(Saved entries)

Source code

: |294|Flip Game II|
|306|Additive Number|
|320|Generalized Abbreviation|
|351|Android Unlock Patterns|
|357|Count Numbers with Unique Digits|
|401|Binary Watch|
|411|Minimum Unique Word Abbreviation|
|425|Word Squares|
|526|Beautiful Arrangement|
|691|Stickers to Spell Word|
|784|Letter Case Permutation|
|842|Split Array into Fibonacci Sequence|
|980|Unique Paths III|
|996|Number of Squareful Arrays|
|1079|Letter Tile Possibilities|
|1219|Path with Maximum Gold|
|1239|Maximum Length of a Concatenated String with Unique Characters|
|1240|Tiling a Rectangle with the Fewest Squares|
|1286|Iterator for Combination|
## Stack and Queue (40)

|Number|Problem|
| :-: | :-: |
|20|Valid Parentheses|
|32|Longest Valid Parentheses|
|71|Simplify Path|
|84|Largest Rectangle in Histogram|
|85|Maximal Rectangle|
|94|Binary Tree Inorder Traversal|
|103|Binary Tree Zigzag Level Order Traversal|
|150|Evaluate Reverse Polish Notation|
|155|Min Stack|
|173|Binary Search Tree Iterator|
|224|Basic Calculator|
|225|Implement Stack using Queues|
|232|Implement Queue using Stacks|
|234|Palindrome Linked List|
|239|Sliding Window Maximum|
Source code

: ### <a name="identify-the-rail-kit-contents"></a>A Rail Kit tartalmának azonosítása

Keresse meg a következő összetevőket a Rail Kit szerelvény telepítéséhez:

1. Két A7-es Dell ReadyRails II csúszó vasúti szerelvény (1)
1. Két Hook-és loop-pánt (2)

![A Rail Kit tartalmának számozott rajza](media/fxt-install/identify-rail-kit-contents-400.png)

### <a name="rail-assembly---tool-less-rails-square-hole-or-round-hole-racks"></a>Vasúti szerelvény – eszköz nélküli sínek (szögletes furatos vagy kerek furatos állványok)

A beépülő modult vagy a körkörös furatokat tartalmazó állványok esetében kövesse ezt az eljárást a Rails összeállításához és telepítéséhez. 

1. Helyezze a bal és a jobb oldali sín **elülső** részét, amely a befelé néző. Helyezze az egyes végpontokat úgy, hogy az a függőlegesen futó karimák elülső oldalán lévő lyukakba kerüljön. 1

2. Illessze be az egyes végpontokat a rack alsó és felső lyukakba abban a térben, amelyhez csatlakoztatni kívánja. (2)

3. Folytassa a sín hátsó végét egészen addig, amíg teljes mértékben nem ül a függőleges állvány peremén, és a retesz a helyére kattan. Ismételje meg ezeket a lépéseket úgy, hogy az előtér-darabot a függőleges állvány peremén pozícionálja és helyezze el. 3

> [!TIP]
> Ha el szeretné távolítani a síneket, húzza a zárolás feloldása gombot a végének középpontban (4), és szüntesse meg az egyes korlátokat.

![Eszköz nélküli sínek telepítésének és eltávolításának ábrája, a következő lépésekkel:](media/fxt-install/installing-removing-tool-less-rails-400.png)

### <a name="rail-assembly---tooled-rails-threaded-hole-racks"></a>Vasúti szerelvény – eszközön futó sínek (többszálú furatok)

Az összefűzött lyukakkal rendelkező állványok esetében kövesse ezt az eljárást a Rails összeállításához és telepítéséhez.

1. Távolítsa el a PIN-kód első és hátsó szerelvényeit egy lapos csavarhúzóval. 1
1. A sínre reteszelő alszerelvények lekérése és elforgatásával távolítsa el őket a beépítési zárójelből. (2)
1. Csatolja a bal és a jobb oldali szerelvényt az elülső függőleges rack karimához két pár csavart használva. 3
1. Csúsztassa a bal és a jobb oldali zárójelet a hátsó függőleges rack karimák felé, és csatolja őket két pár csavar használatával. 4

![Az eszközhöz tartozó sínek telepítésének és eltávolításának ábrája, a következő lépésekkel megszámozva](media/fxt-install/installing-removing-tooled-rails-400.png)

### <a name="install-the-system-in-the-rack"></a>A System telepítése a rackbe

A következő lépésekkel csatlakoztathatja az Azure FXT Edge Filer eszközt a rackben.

[Prompt]:
Starting at the line that holds "1. Csúsztassa a", set down each line exactly through the last line of the records above, and no others.

[Task answer]:
1. Csúsztassa a bal és a jobb oldali zárójelet a hátsó függőleges rack karimák felé, és csatolja őket két pár csavar használatával. 4

![Az eszközhöz tartozó sínek telepítésének és eltávolításának ábrája, a következő lépésekkel megszámozva](media/fxt-install/installing-removing-tooled-rails-400.png)

### <a name="install-the-system-in-the-rack"></a>A System telepítése a rackbe

A következő lépésekkel csatlakoztathatja az Azure FXT Edge Filer eszközt a rackben.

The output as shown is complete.